The history of Rohto is full of wide-ranging social contributions in areas including eye care, culture, sports and environmental conservation, focusing on the health of individuals and society. There have been more such activities than can be listed in the area of eye care alone. Founder Yasutami Yamada supported the establishment of the first school for the visually impaired in his native prefecture of Nara. The company has promoted knowledge of the correct use of drugs and conducted eye examinations free of charge, mainly in emerging Southeast Asian countries. Rohto has “naturally” engaged in such initiatives, a tradition for it since before the term “ESG” (environmental, social and governance) was created, “because our corporate activities have been linked with society and were supported by society,” Yamada said.
Rohto has broadened its scope of social contributions as it expanded overseas, but it also has recently placed a fresh focus on activities to revitalize Japanese regional economies. In 2013, Rohto teamed up with an agricultural corporation on the Okinawa island of Ishigaki to launch an agricultural business. While engaging in livestock raising, farming and the processing and selling of products, the company has worked with the island town of Kumejima since about five years ago on a project to create a self-sustaining, circular society in which energy, water and food are supplied from the island, local industries are revitalized and jobs are created through tapping renewable deep ocean water as a resource and a source of energy.
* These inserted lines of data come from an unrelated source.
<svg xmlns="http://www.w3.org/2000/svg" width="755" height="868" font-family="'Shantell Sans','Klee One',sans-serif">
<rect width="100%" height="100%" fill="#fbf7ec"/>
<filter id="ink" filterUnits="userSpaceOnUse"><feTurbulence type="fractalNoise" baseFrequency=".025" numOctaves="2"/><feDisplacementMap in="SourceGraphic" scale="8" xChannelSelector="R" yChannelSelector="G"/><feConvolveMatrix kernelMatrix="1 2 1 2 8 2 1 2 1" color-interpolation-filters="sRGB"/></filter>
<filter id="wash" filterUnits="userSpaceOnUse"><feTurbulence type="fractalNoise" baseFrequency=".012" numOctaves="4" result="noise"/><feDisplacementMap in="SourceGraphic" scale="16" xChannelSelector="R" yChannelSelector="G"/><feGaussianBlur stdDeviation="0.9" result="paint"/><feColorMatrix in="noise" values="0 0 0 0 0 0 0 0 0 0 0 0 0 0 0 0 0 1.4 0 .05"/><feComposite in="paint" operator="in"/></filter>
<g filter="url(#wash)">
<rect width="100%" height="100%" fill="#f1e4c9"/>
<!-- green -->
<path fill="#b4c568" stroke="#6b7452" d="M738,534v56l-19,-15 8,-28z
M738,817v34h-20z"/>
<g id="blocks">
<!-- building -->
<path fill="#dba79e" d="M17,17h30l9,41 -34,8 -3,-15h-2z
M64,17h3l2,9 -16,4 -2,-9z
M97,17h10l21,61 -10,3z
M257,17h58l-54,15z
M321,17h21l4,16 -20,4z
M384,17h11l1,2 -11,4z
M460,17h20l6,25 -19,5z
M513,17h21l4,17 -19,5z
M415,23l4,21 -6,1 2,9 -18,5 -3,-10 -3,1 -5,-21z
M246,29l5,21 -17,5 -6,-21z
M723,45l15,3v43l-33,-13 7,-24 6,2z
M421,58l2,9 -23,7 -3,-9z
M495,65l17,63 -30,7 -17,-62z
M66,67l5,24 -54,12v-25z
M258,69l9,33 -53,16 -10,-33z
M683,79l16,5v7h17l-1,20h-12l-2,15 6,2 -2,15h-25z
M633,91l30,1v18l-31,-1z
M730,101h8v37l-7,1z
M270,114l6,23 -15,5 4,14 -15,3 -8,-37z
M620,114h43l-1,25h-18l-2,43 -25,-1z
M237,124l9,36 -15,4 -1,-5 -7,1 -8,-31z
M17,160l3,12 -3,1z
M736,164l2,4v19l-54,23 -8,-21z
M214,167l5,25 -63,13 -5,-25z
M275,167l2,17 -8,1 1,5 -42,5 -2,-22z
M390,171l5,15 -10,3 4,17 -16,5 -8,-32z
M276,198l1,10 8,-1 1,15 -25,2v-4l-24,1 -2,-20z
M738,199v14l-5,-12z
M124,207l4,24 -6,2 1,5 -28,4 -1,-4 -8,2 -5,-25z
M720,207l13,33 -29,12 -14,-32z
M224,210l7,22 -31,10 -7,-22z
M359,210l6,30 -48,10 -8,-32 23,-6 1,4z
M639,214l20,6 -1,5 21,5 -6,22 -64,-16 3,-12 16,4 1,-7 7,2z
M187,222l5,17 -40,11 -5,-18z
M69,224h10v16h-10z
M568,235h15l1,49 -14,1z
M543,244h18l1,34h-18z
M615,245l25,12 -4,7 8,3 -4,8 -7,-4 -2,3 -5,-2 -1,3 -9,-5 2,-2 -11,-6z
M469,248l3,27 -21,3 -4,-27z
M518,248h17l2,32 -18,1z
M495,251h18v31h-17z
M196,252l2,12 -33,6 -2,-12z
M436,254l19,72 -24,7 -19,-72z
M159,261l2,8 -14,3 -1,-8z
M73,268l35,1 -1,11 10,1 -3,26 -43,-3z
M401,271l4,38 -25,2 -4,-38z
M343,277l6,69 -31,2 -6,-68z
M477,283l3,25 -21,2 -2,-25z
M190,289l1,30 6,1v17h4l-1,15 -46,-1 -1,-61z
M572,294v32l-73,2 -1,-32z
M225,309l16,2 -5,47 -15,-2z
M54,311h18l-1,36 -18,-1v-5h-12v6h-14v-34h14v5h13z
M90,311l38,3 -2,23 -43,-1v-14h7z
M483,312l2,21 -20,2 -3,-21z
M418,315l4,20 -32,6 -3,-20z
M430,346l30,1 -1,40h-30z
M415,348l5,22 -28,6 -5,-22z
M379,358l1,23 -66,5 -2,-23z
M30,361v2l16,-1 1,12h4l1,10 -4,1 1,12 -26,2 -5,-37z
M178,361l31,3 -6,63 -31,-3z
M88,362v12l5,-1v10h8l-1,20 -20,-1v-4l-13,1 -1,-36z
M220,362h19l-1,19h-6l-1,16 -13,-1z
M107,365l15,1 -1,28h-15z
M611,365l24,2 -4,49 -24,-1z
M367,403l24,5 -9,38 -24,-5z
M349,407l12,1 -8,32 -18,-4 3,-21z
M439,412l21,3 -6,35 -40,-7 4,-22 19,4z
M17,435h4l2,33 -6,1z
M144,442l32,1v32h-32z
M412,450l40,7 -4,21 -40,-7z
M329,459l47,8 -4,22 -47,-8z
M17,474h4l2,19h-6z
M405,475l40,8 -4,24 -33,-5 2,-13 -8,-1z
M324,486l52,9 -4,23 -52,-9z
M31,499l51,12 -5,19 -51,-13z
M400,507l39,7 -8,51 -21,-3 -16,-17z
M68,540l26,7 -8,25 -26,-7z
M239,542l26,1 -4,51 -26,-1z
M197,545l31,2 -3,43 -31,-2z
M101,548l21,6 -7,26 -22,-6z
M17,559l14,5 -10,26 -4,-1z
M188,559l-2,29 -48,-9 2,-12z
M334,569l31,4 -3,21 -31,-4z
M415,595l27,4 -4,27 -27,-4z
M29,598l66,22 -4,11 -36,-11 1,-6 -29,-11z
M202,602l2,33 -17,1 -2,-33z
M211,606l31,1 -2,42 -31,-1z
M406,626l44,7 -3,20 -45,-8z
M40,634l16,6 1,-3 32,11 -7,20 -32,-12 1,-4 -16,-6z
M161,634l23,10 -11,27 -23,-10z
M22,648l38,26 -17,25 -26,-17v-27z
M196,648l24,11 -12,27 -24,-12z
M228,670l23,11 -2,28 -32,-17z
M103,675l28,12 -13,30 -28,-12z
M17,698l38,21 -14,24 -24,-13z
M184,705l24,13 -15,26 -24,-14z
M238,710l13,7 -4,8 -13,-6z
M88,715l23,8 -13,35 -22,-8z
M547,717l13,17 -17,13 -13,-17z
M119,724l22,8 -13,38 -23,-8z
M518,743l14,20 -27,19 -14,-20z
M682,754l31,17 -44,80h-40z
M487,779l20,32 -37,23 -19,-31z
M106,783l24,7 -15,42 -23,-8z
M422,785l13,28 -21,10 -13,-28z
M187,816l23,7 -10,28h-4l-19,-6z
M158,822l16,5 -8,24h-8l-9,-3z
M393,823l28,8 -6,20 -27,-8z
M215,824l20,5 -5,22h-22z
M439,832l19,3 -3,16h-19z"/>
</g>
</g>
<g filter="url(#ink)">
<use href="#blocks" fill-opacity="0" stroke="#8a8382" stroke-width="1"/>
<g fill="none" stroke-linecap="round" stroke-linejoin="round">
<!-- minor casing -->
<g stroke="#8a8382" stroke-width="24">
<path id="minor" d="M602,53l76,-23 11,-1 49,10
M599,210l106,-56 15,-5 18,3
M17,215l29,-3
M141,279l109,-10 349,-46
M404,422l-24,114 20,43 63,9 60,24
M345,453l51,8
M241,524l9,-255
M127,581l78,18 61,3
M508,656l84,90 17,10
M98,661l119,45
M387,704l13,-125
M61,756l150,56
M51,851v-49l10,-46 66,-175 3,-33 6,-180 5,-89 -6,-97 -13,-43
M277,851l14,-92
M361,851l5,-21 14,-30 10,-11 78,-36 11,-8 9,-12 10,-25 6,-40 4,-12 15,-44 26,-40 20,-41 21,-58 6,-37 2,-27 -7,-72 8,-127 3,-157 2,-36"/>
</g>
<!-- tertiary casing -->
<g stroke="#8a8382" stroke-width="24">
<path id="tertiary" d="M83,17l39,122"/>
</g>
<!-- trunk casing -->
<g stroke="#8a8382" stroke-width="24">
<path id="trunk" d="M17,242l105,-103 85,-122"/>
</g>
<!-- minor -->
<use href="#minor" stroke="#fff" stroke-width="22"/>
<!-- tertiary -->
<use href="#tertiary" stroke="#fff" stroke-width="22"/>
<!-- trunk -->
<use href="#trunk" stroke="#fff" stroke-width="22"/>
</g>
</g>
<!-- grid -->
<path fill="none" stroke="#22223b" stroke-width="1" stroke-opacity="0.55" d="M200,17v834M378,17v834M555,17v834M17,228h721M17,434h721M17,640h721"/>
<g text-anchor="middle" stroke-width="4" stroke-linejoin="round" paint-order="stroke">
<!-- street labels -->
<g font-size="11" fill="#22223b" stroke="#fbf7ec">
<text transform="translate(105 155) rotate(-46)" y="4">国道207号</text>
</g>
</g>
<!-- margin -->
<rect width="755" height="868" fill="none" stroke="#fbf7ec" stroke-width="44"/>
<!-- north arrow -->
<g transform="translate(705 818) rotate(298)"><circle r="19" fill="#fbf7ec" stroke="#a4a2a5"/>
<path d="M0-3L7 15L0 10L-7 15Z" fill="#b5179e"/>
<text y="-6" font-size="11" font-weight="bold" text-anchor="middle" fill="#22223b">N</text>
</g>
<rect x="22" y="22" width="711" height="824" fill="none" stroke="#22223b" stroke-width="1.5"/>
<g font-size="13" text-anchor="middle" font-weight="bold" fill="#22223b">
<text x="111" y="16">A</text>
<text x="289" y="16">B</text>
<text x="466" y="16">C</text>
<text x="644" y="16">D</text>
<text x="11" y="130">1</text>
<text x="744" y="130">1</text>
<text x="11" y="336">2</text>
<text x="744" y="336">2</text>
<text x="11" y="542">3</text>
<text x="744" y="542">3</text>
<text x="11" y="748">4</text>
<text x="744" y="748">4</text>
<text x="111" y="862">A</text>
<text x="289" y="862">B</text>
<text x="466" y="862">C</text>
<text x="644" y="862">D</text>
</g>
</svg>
In addition, Rohto invests in the education of the next generation. It operates the Michinoku Future Fund, which supports the education of children who lost their parents in the earthquake and tsunami disaster that hit eastern Japan in 2011, jointly with Kagome Co., Calbee Inc. and Ebara Foods Industry Inc. The fund offers money for post-high school tuition, without requiring repayment. The decade-old fund “has successfully created a cycle in which children who have already entered society take care of children who follow them,” Yamada said. “We have successfully established a new connection between people.”
In October 2021, the company established the Rohto Foundation for Children’s Future. Yamada said that what he wishes to accomplish with the foundation is to support children who have difficulty in developing their abilities to the maximum under the current educational system, so that they can grow into “people who can open up the future.”
“It’s important for us, a publicly listed company, to distribute profits to shareholders, but I also want the company to fulfill its responsibility for the homework my generation has left to the next generation,” such as environmental and global warming issues, “over the medium to long term,” Yamada said.